Publishers Weekly review
The premise is priceless, we’re sure a movie, if not a Netflix series, will be made. The book itself has weaknesses, but worth bearing with it just to ponder the overall idea. Women in American are now limited to 100 words per day. Any more and you get a shock from your monitoring bracelet. Sign language gets you hauled away, never to be seen again. Pens, paper, books—they are all locked up. Definitely a little heavy-handed. (Gotta ask how many people are both the parent of four and a genius researcher, even before the dystopia kicks in?) It’s in those details the author heaps things on, but the idea itself is fascinating, and the book is a fast read, so we’re still comfortable recommending it.

Look at Me
by Jennifer Egan

The Guardian review
We deliberately picked a review link from the re-release of Jennifer Egan’s Look at Me, circa 2001, on the heels of her rave reviews for A Visit from the Goon Squad. It’s a great novel, a riveting story, well-written. But when you consider how shockingly prophetic her discussion of identity remains—after the 17 ensuing years of the issues between public and private selves as magnified by social media’s rise.
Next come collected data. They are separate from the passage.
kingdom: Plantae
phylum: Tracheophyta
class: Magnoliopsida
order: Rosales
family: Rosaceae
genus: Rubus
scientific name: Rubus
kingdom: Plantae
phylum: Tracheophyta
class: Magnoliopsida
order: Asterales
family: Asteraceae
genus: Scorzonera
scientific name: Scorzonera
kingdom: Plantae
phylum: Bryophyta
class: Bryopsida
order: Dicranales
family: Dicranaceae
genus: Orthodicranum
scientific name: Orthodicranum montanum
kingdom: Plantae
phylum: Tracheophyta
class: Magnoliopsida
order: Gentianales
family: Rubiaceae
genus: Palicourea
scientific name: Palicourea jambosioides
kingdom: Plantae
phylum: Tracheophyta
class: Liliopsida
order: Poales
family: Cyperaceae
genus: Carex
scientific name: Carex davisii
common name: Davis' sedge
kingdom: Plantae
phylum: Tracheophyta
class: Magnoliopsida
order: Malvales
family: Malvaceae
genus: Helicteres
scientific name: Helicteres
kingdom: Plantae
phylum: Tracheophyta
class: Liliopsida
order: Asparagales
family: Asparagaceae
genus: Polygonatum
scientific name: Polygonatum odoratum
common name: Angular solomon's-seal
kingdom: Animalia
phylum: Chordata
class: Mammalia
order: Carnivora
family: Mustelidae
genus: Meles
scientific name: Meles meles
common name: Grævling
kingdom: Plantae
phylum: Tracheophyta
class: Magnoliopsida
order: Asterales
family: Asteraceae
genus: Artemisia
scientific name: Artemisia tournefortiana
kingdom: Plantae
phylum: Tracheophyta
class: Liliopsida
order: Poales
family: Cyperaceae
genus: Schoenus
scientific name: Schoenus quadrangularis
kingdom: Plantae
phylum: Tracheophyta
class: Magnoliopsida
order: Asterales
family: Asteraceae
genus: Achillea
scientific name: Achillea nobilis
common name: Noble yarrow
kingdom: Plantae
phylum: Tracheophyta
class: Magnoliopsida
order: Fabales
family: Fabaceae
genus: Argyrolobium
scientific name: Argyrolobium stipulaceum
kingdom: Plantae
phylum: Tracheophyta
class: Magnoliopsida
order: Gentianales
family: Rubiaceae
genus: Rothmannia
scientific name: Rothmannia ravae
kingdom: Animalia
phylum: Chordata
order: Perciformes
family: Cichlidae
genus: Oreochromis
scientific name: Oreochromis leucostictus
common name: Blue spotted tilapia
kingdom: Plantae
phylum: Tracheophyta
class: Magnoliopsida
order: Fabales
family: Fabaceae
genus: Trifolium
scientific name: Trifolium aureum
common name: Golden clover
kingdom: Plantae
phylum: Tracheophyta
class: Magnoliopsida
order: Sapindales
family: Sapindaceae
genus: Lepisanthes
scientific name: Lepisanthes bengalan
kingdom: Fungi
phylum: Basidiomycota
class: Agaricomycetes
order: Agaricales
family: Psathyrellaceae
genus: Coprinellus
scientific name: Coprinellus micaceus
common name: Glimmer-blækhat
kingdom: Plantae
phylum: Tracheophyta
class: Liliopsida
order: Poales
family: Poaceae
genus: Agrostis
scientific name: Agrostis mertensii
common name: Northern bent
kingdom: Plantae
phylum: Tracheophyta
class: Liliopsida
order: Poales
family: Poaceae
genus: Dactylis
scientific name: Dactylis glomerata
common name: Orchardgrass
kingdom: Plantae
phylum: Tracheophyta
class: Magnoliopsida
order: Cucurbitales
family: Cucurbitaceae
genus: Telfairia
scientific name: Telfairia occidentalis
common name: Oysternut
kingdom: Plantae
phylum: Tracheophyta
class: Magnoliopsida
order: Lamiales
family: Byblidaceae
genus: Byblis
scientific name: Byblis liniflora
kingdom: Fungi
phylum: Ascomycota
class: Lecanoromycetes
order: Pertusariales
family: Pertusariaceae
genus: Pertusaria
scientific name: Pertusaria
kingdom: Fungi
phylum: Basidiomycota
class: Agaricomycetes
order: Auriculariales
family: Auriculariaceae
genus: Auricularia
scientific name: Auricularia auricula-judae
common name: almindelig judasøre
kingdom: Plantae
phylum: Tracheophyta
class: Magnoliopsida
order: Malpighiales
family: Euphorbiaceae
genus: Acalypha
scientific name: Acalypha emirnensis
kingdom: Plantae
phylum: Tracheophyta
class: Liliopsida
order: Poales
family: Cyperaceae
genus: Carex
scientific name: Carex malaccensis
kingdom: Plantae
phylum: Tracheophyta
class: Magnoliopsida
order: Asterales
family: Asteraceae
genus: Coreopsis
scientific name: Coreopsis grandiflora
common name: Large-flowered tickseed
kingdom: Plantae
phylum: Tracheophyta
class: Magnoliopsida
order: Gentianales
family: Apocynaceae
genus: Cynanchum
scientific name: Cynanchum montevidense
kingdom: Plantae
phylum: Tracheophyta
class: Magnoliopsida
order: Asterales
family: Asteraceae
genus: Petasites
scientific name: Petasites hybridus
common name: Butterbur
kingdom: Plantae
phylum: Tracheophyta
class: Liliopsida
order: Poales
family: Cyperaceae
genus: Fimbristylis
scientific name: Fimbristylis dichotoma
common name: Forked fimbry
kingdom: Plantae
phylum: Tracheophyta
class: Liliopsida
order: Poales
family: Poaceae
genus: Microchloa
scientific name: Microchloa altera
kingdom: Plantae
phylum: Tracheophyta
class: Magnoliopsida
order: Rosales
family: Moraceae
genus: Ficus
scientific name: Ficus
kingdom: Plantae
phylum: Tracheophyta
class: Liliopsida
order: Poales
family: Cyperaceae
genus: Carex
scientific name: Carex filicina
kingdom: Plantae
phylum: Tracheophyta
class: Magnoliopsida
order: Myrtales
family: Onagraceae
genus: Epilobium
And while the book was written pre-9/11, the chameleon Z, a terrorist on a mission to open all eyes to the seductive lie of the American dream, is shocking not only because of the later events of 9/11 but because, oddly, he most resembles the bitter American conspiracy theorists of today, most of whom lay claim to patriotism as their sole purview. Amazing book in any scenario but the meanings have shifted a bit in the ensuing years, making it even more fascinating. Highly recommend this for book clubs—you could write a thesis, there’s so much here. Egan is one of the best American writers alive today—all of her books are page-turning, thought-provoking, with characters you don’t forget.